В четверг Роберт тоже не хотел дать мне клирадон. Он очень рано уехал и к обеденному времени не появился. Я прождала его все это время. Изабель дважды заглядывала в мою комнату, осведомляясь с лицемерным сочувствием, не может ли она мне чем-то помочь.
В первый раз она предложила свои услуги в поисках клирадона, во второй хотела навязать мне какое-то гомеопатическое средство, которое ей когда-то так хорошо помогло. Она была даже готова быстренько съездить за ним в город, в аптеку.
«Не трудись», — сказала я. Бог знает, что бы она мне намешала, вероятно добавив туда же щепотку «средства от сорняков», с которым годы назад мы боролись против одуванчика на газонах.
После полудня я несколько раз звонила в бюро Олафа Вехтера. Его секретарша всякий раз мне объясняла, что обоих мужчин в бюро нет — они встречаются где-то в городе. Значит, это не могли быть разговоры о налогах, такие дела не обсуждаются в ресторане, это делается в конторе, где многочисленные документы всегда находятся под рукой.
Я чувствовала себя такой беспомощной и покинутой… Пока я лежала в постели и не знала куда деваться от боли, двумя комнатами дальше веселилась Изабель со своим братом, они потешались от души над моим плачевным состоянием — пару раз я слышала громкий хохот.
К вечеру я больше не могла этого выносить. Роберта все еще не было дома, так что я заказала такси, оделась и вышла из комнаты.
По лестнице, мне навстречу, поднималась Изабель. Она несла на подносе ужин для себя и своего «больного», что она почти всегда делала лично, так же, как и завтраки с обедами. Никто кроме нее не должен был приближаться к этому неотесанному чурбану, даже фрау Шюр. Даже его постельное белье меняла Изабель собственноручно, она мыла ему задницу и драила его ванну, чтобы ничьи чужие глаза не наслаждались его беспомощностью. Это было просто смешно, какой театр она вокруг него разводила.
При виде меня она застыла на месте. «Ты хочешь ехать, Миа? Роберт говорил, твоя машина не в порядке». Когда я на это не отреагировала, она захотела узнать: «Значит, ты чувствуешь себя уже лучше? Не знаешь, где я могу найти Роберта? Мне нужно с ним срочно переговорить».
Я не обращала на нее внимания, такси стояло уже перед дверью. Я велела отвезти меня в «Сезанн», маленький интимный бар, где отлично шли дела. Половина этого бара принадлежала нам, и я бы с удовольствием выкупила и вторую половину, на что Роберт все никак не мог решиться.

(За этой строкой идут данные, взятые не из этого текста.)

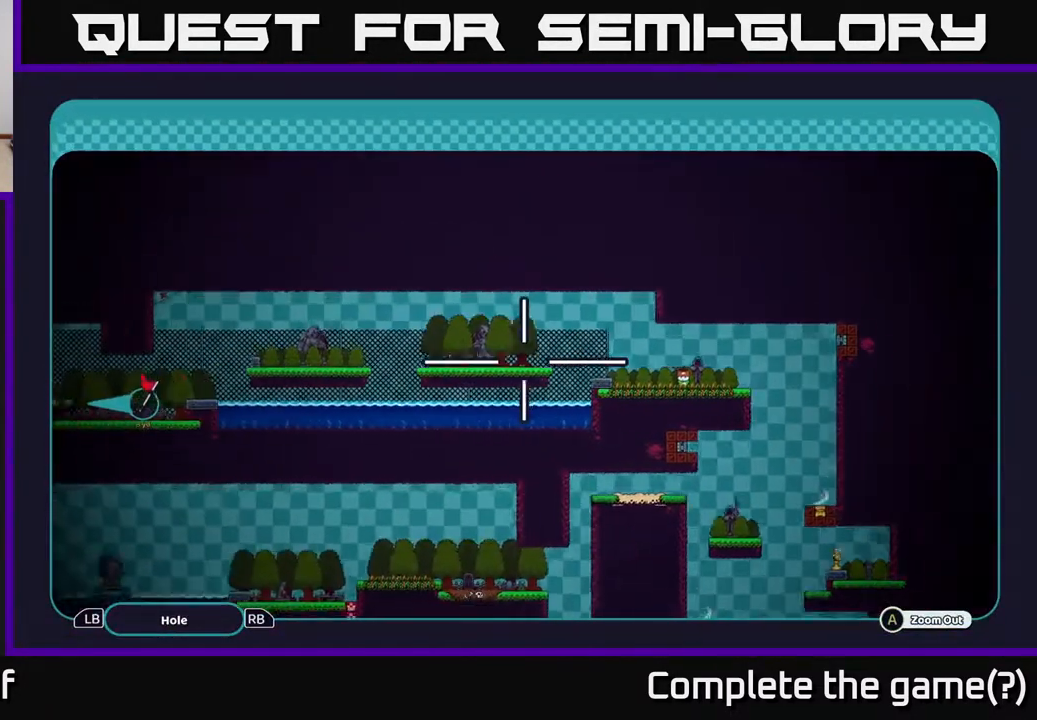
{"buttons": ["A"], "left_stick": "center", "right_stick": "center", "events": [[283, "left_stick", "center"]]}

Всякий раз, как я заводила об этом речь, то слышала в ответ: «Дай мне сначала пару других вещей урегулировать, Миа. Когда у меня будет время спокойно этим заняться, тогда и поговорим».
Этого времени я могла вечность ждать.
Я часто бывала в «Сезанне», чувствовала себя там хорошо. Многочисленные столики были заняты, когда я приехала, но сидеть мне так и так не хотелось после того, как я пролежала почти два дня.
Программа-стриптиз и не из дешевого сорта еще не началась. Девушки в «Сезанне» были все тщательно подобраны, и среди них не было ни одной, которая бы в конце шоу, за отдельную плату, предоставляла какому-нибудь гостю особые услуги. С Сержем было по-другому, но и я тоже была не «каким-нибудь» гостем.
Серж Хойзер был управляющим в «Сезанне», но стоял иногда и за стойкой, когда было настроение. Красивый парень того же возраста, что и Роберт, даже внешне он был на него сильно похож. Их можно было принять за братьев, правда Серж был немного плотнее, к тому же он не имел антипатии к удовольствиям жизни — скоростной автомобиль, дорогие часы, шикарный отдых в эксклюзивных местах. Ко всему у него было особенное хобби, он коллекционировал Государственные займы — на старость, как он говорил.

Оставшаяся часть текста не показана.